At the National Association of Insurance Commissioner's recent inaugural session at the NAIC's summer national meeting in Seattle, industry representatives defended the long-standing practice as a benefit to consumers and decried what they called inaccurate and sensationalistic media reports.

In California, Assemblyman Dave Jones introduced legislation that would require beneficiaries to consent to a retained asset account instead of receiving a lump sum payment; mandate that families receive all the interest, less administrative costs; and require insurers to disclose that these accounts are not insured by the Federal Deposit Insurance Corporation. Jones, D-Sacramento, is the Democratic nominee for insurance commissioner.
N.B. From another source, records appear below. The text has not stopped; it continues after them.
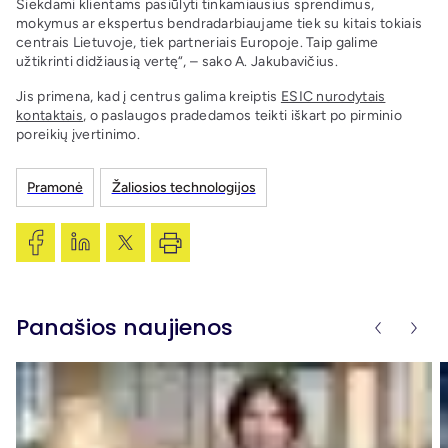
Siekdami klientams pasiūlyti tinkamiausius sprendimus,
mokymus ar ekspertus bendradarbiaujame tiek su kitais tokiais
centrais Lietuvoje, tiek partneriais Europoje. Taip galime
užtikrinti didžiausią vertę“, – sako A. Jakubavičius.
Jis primena, kad į centrus galima kreiptis
ESIC nurodytais
kontaktais
, o paslaugos pradedamos teikti iškart po pirminio
poreikių įvertinimo.
Pramonė
Žaliosios technologijos
Panašios naujienos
"Grieving families sometimes have a hard time sorting through all the information they receive about insurance benefits," Jones said. "I am proud to stand with veterans today and call for regulation of these deceptive practices."

In response to concerns that the lack of FDIC backing may mean these accounts could be drained in the event of a company failure, Peter G. Gallanis, president of the National Organization of Life and Health Insurance Guaranty Associations, said in Seattle that state guaranty funds have backed up such accounts and would in the future.